Scottish independence: Think tank warns of budget squeeze
An independent Scotland would face bigger pressures to cut spending or raise taxes than Britain currently faces if oil revenues fall as forecast, a think tank said.
The Institute for Fiscal Studies' (IFS) analysis of spending emphasises what it believes is higher spend per head in Scotland.
The Scottish government says Scotland is already paying its way and the oil tax projections are too pessimistic.
The findings are to be presented later.
They will be put forward at a conference on the economics of independence near Edinburgh.
The IFS found spending in Scotland is 11% higher per head higher than for the UK as a whole, and spending on public services is 17% higher.
While the higher spend on health and education has narrowed in recent years, there remains a much higher spend per head on the smaller budget for economic development as well as social services, housing and transport.
The reckoning on the fiscal squeeze sees an independent Scotland as having to face similar pressures to the rest of the UK, requiring a £2.5bn cut in the two years from 2016 (at 2011-12 prices).

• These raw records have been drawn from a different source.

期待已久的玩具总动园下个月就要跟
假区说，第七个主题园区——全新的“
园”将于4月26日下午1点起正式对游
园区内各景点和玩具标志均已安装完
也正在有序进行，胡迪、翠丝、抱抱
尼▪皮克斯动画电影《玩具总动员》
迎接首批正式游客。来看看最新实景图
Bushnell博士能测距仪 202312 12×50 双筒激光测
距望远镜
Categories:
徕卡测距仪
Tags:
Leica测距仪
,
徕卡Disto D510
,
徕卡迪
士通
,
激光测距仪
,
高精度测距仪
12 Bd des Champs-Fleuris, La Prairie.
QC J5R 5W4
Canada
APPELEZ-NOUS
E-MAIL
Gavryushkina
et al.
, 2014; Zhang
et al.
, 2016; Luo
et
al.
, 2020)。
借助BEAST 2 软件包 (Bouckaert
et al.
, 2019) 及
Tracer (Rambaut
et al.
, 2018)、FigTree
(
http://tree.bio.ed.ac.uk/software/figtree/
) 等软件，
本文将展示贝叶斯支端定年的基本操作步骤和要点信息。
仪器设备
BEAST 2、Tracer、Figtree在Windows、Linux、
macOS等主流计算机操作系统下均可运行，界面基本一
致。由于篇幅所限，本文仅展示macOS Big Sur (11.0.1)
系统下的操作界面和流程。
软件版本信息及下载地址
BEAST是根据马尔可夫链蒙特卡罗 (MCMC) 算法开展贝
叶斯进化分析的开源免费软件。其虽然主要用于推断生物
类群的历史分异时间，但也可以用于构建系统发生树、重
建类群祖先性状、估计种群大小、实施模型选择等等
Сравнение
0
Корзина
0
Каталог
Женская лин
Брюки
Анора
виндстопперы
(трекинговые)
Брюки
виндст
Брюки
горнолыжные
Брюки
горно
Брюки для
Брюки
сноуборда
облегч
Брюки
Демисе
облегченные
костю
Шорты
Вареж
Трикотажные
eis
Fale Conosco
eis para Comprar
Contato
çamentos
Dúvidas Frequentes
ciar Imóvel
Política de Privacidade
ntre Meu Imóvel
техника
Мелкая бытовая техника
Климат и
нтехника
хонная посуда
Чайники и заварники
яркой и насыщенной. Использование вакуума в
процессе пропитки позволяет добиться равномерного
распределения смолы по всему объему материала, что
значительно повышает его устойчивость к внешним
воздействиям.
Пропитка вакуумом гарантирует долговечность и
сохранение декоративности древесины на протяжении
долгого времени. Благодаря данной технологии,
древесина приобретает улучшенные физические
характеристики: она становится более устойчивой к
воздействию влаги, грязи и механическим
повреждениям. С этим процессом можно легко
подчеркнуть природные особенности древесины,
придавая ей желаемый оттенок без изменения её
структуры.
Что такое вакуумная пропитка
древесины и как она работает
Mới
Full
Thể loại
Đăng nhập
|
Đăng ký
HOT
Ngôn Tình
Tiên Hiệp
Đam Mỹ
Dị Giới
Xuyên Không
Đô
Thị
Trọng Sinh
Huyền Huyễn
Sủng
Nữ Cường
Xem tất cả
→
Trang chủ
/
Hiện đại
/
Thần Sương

And as the Office for Budget Responsibility has forecast a sharp decline in oil and gas revenue, the IFS says a further cut would be required, of £3.4bn. In total, that's roughly 15% of public spending.
The think tank says Scottish Government plans to cut defence spending would help reduce the gap, but are far from meeting the scale of the challenge.
It says even if oil and gas revenue come in ahead of the OBR projection, it would be "ill-advised" of a Scottish government not to take similar measures to the UK Treasury, as it needs to build its credibility with financial markets.
David Phillips, of the IFS and an author of the report, said an independent Scotland would have the scope to have lower spending on defence or foreign aid.
"However, it is unlikely that cuts here would allow Scotland to avoid cuts elsewhere, unless it were to increase taxes substantially," he said.
"Indeed, given the OBR's forecasts for declining North Sea revenues, even with cuts to defence and aid spending, an independent Scotland may need to cut spending on other services or raise taxes by more than if it remained part of the UK."
The Scottish government responded Scotland's fiscal position has been stronger than the UK, paying more tax per head than the rest of the UK for 32 years if oil and gas revenues are included.
It has also been critical of the OBR's assumptions about the future of those revenues, on both price and the amount being produced.
"Scotland more than pays its own way at the moment, and can more than afford to be a successful independent country, as the official figures show," said a spokesman.
"This report acknowledges that independence can provide opportunities to make savings, in areas such as defence, to reflect the policy choices of the Scottish government".
He continued: "North Sea oil and gas is a huge asset which generated an estimated £10.6 billion in tax revenues in 2011-12, 94% of the UK total. It will continue to make a significant contribution to the public finances of an independent Scotland."
A UK government spokesperson said: "This is another independent analysis which underlines why Scotland is better off in the United Kingdom.
"The IFS finds that in the case of independence Scotland would need to either substantially increase taxes or cut spending to meet the Scottish Government's stated plans.
"As the chancellor has said, oil and gas revenues are a huge asset, and within the United Kingdom we have the broad shoulders to maximise the benefits while also balancing the risks of this inherently volatile resource."